━━━━━ DATA EXTRACTS ━━━━━

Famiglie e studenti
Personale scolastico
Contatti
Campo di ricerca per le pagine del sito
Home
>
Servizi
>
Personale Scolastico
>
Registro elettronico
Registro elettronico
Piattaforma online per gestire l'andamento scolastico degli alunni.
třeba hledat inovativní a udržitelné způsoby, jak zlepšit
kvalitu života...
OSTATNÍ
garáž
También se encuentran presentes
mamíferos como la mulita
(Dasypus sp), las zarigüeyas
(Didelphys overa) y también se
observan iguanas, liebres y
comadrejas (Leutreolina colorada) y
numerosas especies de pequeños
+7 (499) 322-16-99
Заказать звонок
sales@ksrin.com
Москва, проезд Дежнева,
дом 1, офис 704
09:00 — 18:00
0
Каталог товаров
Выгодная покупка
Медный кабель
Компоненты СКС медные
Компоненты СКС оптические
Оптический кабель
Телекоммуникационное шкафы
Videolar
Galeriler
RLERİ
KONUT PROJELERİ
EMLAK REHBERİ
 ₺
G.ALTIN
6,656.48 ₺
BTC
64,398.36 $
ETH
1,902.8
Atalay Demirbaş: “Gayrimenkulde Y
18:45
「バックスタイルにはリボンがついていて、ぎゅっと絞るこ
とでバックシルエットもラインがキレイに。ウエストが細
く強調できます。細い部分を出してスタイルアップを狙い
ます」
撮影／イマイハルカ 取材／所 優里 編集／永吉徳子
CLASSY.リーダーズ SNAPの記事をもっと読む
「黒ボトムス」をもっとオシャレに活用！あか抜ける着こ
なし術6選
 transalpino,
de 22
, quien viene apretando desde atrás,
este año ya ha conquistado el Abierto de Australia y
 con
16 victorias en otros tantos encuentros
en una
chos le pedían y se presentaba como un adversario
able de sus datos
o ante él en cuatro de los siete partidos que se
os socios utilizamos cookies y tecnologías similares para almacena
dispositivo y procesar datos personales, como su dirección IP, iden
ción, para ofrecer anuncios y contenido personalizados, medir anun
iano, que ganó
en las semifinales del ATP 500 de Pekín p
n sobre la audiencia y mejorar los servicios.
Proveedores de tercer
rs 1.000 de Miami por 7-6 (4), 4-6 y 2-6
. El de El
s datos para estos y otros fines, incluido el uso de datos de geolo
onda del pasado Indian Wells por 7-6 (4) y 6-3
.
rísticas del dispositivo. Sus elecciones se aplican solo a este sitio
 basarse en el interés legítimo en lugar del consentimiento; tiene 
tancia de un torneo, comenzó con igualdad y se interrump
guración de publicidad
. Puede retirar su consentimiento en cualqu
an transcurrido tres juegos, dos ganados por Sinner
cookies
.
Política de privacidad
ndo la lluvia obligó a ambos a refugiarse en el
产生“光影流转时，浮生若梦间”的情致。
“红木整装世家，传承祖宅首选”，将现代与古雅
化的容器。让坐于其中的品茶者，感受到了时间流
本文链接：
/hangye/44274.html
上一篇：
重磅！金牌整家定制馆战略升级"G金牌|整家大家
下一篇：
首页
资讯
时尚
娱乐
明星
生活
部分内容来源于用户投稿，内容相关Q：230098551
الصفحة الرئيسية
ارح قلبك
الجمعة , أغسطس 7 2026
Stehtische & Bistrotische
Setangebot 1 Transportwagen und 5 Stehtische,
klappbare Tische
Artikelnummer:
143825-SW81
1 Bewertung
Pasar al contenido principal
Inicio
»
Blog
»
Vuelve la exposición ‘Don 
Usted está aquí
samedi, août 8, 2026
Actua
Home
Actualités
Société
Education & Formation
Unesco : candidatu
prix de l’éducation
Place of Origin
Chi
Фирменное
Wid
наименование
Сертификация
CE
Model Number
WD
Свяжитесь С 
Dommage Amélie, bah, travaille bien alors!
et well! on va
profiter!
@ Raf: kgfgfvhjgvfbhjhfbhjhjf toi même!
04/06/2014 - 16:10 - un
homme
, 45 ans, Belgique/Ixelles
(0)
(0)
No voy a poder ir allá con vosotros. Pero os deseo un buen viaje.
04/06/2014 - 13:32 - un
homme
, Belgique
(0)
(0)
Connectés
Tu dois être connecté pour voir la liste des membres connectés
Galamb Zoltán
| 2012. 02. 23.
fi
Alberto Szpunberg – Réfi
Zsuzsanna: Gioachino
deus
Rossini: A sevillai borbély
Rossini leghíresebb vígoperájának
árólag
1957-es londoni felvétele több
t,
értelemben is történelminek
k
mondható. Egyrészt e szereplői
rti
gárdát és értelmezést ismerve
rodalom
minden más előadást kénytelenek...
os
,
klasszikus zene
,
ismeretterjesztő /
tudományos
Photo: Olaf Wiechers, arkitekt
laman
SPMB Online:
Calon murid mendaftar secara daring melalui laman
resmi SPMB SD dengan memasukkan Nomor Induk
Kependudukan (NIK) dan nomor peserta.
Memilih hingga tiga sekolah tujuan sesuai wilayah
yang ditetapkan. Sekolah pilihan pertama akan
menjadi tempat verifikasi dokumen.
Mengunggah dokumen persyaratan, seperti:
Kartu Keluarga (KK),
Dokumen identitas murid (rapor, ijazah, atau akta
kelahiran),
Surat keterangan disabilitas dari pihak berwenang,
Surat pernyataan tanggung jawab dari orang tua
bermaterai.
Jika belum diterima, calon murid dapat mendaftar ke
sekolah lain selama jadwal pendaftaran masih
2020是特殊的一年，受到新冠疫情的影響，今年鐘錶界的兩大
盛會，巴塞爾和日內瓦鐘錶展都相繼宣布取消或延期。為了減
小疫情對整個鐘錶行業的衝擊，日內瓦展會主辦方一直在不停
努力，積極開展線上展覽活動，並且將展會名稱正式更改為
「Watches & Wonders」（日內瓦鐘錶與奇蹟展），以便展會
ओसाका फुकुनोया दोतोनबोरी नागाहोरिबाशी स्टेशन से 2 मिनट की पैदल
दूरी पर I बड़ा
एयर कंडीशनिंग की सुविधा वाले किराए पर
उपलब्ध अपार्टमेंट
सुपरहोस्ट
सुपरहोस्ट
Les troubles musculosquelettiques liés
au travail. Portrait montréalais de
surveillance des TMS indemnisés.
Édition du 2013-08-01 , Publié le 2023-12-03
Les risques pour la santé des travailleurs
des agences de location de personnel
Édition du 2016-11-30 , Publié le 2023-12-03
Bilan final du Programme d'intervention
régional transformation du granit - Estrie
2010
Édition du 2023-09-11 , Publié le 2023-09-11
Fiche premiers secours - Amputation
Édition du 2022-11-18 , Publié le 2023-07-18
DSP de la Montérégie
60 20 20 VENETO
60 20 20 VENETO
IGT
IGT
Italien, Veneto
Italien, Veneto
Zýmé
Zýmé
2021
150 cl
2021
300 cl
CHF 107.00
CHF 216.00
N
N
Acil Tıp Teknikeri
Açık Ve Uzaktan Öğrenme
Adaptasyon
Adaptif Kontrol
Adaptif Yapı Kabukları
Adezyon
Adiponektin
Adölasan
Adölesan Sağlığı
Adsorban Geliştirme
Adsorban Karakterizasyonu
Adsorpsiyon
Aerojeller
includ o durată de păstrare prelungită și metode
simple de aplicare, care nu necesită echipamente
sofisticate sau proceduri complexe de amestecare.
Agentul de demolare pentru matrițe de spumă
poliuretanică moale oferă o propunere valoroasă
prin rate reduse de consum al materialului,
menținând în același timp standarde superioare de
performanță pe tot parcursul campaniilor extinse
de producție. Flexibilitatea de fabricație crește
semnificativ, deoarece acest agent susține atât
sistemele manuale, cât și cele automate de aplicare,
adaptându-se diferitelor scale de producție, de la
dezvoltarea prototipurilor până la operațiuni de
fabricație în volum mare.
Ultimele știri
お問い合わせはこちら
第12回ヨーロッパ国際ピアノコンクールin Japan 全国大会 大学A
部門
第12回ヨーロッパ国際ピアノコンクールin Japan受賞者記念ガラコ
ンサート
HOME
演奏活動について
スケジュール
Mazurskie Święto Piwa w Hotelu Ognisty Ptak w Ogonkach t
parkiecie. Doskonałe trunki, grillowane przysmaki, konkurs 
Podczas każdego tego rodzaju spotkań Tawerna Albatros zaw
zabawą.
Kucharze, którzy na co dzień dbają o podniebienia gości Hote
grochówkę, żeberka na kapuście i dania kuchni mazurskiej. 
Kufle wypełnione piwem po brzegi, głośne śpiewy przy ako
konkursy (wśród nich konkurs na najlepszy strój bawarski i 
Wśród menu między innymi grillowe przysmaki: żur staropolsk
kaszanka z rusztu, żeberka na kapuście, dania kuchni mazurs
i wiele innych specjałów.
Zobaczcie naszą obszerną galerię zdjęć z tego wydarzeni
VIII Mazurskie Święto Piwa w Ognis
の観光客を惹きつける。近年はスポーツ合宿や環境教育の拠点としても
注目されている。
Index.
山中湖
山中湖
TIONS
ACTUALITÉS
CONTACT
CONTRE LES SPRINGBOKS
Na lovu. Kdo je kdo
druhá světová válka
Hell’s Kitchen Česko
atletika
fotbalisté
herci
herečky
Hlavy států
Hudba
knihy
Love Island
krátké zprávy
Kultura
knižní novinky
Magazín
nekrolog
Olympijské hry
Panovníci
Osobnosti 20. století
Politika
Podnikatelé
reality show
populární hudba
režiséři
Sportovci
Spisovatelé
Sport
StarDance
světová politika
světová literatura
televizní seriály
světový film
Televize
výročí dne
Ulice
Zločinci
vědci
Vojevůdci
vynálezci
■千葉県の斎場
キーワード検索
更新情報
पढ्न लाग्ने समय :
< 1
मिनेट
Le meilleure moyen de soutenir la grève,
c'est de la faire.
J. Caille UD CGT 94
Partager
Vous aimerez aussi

━━━━━

### YOUR ASSIGNMENT
Update everything from the first line down to the line containing "quien viene apretando" by replacing "Contatti" with "Recapiti", leaving all else unchanged. Give only those lines.

### COMPLETED EXERCISE
Famiglie e studenti
Personale scolastico
Recapiti
Campo di ricerca per le pagine del sito
Home
>
Servizi
>
Personale Scolastico
>
Registro elettronico
Registro elettronico
Piattaforma online per gestire l'andamento scolastico degli alunni.
třeba hledat inovativní a udržitelné způsoby, jak zlepšit
kvalitu života...
OSTATNÍ
garáž
También se encuentran presentes
mamíferos como la mulita
(Dasypus sp), las zarigüeyas
(Didelphys overa) y también se
observan iguanas, liebres y
comadrejas (Leutreolina colorada) y
numerosas especies de pequeños
+7 (499) 322-16-99
Заказать звонок
sales@ksrin.com
Москва, проезд Дежнева,
дом 1, офис 704
09:00 — 18:00
0
Каталог товаров
Выгодная покупка
Медный кабель
Компоненты СКС медные
Компоненты СКС оптические
Оптический кабель
Телекоммуникационное шкафы
Videolar
Galeriler
RLERİ
KONUT PROJELERİ
EMLAK REHBERİ
 ₺
G.ALTIN
6,656.48 ₺
BTC
64,398.36 $
ETH
1,902.8
Atalay Demirbaş: “Gayrimenkulde Y
18:45
「バックスタイルにはリボンがついていて、ぎゅっと絞るこ
とでバックシルエットもラインがキレイに。ウエストが細
く強調できます。細い部分を出してスタイルアップを狙い
ます」
撮影／イマイハルカ 取材／所 優里 編集／永吉徳子
CLASSY.リーダーズ SNAPの記事をもっと読む
「黒ボトムス」をもっとオシャレに活用！あか抜ける着こ
なし術6選
 transalpino,
de 22
, quien viene apretando desde atrás,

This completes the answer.